▶ _EXERCISE GOAL_
Retype the data that follows exactly. No pictures belong in the copy.

▶ _EXTRACTED RECORDS_
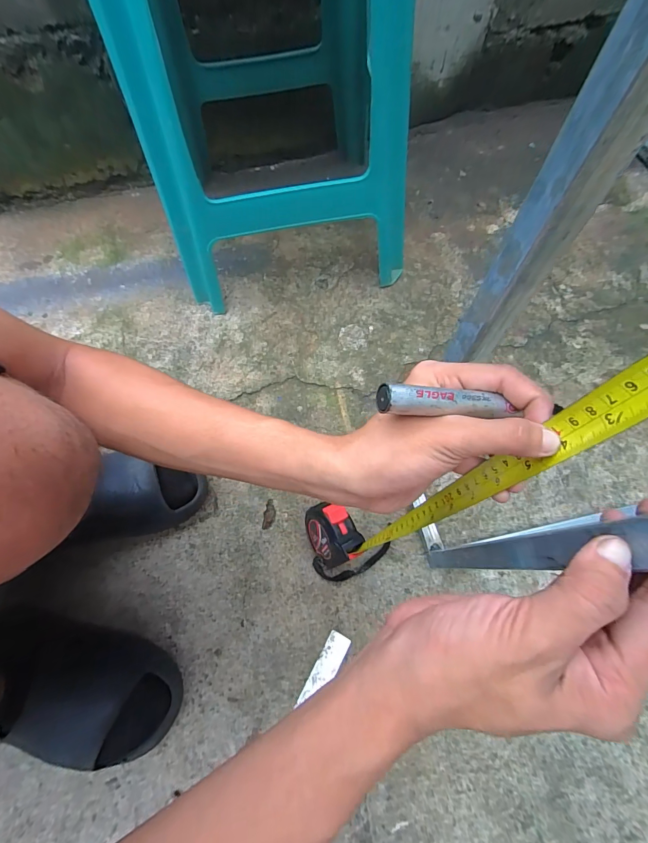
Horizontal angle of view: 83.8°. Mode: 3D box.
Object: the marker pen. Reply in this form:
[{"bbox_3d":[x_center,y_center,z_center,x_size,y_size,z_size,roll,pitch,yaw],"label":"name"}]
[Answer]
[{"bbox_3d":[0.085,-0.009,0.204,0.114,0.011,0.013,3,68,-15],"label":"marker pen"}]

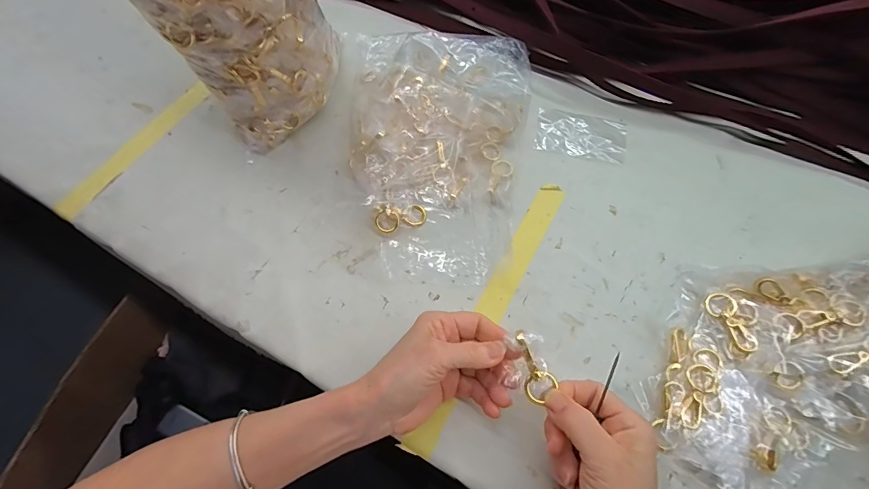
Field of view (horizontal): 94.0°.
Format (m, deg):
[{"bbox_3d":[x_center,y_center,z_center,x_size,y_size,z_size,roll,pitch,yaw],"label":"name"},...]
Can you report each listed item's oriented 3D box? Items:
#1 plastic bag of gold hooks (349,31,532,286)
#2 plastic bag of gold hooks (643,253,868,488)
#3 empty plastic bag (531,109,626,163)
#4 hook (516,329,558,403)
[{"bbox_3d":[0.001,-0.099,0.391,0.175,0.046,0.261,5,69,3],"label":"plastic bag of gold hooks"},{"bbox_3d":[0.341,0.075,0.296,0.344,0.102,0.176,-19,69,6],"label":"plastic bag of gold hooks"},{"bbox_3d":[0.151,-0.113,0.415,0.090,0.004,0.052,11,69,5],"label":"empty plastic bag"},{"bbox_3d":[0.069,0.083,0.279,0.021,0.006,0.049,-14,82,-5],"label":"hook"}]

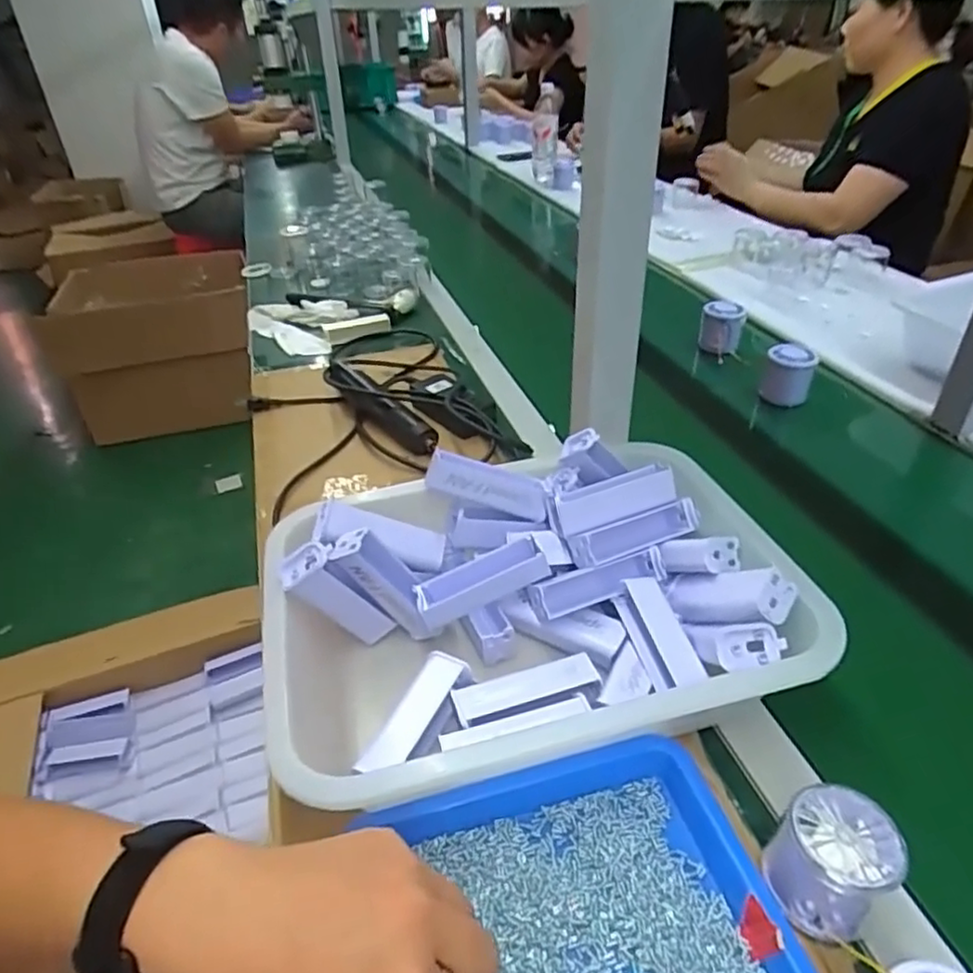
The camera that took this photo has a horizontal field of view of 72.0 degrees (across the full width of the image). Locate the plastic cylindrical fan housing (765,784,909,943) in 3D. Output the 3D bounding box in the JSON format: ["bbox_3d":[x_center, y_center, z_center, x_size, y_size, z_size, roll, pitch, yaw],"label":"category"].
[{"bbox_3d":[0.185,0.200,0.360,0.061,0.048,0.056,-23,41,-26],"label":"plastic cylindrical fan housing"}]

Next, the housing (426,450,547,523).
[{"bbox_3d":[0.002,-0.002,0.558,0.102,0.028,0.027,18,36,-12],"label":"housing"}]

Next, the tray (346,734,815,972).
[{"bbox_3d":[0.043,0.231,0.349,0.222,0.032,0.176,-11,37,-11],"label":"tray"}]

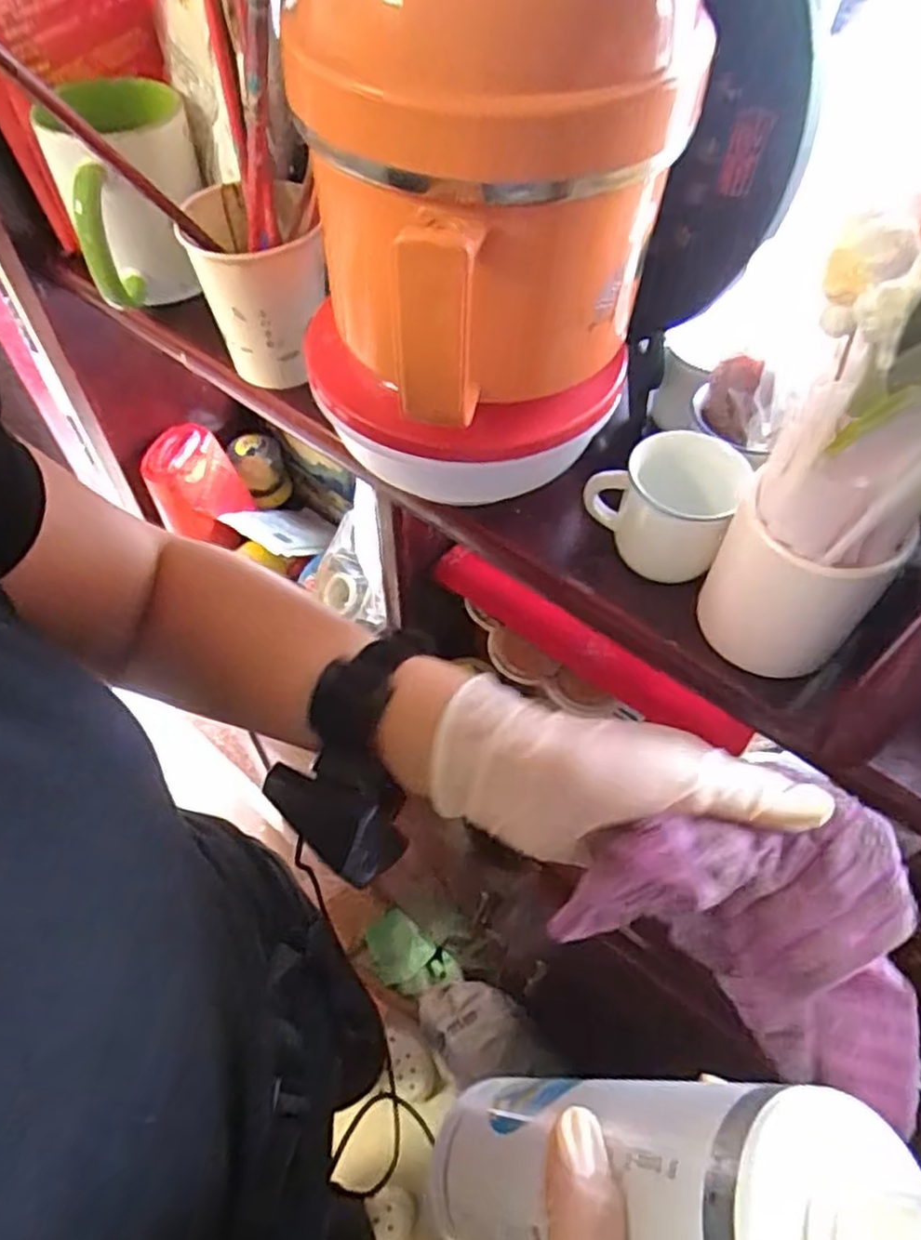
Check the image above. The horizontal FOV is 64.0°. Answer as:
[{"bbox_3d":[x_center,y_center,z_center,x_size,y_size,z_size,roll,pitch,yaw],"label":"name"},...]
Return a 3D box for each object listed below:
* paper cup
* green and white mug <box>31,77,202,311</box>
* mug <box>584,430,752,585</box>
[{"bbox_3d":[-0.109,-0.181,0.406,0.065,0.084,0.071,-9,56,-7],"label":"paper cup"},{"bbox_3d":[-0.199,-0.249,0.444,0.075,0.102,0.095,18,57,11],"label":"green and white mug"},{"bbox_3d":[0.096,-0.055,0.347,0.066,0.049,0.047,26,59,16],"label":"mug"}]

▶ _ANSWER_
Horizontal angle of view: 83.8°. Mode: 3D box.
Object: the marker pen. Reply in this form:
[{"bbox_3d":[x_center,y_center,z_center,x_size,y_size,z_size,roll,pitch,yaw],"label":"name"}]
[Answer]
[{"bbox_3d":[0.085,-0.009,0.204,0.114,0.011,0.013,3,68,-15],"label":"marker pen"}]

Field of view (horizontal): 94.0°.
Format (m, deg):
[{"bbox_3d":[x_center,y_center,z_center,x_size,y_size,z_size,roll,pitch,yaw],"label":"name"},...]
Can you report each listed item's oriented 3D box? Items:
#1 plastic bag of gold hooks (349,31,532,286)
#2 plastic bag of gold hooks (643,253,868,488)
#3 empty plastic bag (531,109,626,163)
#4 hook (516,329,558,403)
[{"bbox_3d":[0.001,-0.099,0.391,0.175,0.046,0.261,5,69,3],"label":"plastic bag of gold hooks"},{"bbox_3d":[0.341,0.075,0.296,0.344,0.102,0.176,-19,69,6],"label":"plastic bag of gold hooks"},{"bbox_3d":[0.151,-0.113,0.415,0.090,0.004,0.052,11,69,5],"label":"empty plastic bag"},{"bbox_3d":[0.069,0.083,0.279,0.021,0.006,0.049,-14,82,-5],"label":"hook"}]

The camera that took this photo has a horizontal field of view of 72.0 degrees (across the full width of the image). Locate the plastic cylindrical fan housing (765,784,909,943) in 3D. Output the 3D bounding box in the JSON format: ["bbox_3d":[x_center, y_center, z_center, x_size, y_size, z_size, roll, pitch, yaw],"label":"category"].
[{"bbox_3d":[0.185,0.200,0.360,0.061,0.048,0.056,-23,41,-26],"label":"plastic cylindrical fan housing"}]

Next, the housing (426,450,547,523).
[{"bbox_3d":[0.002,-0.002,0.558,0.102,0.028,0.027,18,36,-12],"label":"housing"}]

Next, the tray (346,734,815,972).
[{"bbox_3d":[0.043,0.231,0.349,0.222,0.032,0.176,-11,37,-11],"label":"tray"}]

Check the image above. The horizontal FOV is 64.0°. Answer as:
[{"bbox_3d":[x_center,y_center,z_center,x_size,y_size,z_size,roll,pitch,yaw],"label":"name"},...]
Return a 3D box for each object listed below:
* paper cup
* green and white mug <box>31,77,202,311</box>
* mug <box>584,430,752,585</box>
[{"bbox_3d":[-0.109,-0.181,0.406,0.065,0.084,0.071,-9,56,-7],"label":"paper cup"},{"bbox_3d":[-0.199,-0.249,0.444,0.075,0.102,0.095,18,57,11],"label":"green and white mug"},{"bbox_3d":[0.096,-0.055,0.347,0.066,0.049,0.047,26,59,16],"label":"mug"}]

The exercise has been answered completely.